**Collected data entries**
----

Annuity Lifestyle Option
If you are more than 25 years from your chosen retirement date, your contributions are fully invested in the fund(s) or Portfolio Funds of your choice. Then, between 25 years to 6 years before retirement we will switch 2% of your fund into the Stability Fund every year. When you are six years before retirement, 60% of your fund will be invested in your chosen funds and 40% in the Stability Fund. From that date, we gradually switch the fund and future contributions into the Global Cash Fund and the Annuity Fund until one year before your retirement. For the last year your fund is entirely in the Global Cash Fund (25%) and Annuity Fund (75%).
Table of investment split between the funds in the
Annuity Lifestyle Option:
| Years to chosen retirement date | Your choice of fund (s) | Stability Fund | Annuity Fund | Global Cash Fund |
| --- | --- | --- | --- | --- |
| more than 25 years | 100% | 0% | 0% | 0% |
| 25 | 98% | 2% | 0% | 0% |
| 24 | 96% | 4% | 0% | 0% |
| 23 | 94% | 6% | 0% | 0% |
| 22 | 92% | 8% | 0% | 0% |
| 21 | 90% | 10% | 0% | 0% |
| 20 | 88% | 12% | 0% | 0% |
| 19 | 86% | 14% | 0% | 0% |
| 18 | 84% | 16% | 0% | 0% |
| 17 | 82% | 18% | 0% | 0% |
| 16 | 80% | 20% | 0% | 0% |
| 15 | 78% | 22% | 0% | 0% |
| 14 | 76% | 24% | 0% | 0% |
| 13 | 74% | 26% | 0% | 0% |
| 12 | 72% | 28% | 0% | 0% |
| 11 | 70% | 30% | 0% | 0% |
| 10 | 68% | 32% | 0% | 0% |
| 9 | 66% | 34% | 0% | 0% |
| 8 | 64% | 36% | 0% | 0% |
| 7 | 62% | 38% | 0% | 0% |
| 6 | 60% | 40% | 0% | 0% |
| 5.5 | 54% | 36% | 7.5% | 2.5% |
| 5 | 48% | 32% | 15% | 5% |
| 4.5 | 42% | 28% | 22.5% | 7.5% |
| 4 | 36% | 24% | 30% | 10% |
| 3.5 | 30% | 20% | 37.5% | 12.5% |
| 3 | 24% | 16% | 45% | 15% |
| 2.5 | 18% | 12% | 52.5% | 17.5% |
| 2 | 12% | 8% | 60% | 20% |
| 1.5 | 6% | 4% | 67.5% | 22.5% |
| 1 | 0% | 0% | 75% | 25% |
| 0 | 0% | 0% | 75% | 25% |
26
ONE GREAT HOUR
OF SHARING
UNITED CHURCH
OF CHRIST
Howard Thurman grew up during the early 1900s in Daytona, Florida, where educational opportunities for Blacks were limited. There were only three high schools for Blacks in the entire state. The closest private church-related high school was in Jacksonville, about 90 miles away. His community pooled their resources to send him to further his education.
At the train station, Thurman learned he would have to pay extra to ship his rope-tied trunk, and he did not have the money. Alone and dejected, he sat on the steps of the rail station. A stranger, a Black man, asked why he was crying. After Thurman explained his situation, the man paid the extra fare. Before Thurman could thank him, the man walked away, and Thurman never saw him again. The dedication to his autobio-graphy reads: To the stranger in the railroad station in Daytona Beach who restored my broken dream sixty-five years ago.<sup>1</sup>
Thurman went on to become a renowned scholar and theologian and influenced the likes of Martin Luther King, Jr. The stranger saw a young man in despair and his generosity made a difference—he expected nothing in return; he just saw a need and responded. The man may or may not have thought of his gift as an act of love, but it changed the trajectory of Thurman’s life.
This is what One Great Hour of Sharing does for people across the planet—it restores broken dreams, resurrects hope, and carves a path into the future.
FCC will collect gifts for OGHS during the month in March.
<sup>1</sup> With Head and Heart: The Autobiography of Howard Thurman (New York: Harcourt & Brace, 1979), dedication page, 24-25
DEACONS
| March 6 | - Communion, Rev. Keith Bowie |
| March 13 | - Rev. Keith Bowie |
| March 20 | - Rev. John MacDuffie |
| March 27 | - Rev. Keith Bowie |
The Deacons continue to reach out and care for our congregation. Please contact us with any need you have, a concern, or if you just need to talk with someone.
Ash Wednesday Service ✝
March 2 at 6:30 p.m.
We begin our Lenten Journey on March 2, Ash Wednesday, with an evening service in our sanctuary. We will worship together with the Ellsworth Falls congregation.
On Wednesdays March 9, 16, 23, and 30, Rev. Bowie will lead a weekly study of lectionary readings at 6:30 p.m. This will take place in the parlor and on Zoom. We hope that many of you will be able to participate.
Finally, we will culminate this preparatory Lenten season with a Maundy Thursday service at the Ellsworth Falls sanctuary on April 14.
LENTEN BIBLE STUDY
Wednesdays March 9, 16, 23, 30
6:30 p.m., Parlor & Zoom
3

----

**WHAT YOU HAVE TO DO**
From the data above, show each line that contains "Falls".

**TASK RESPONSE**
We begin our Lenten Journey on March 2, Ash Wednesday, with an evening service in our sanctuary. We will worship together with the Ellsworth Falls congregation.
Finally, we will culminate this preparatory Lenten season with a Maundy Thursday service at the Ellsworth Falls sanctuary on April 14.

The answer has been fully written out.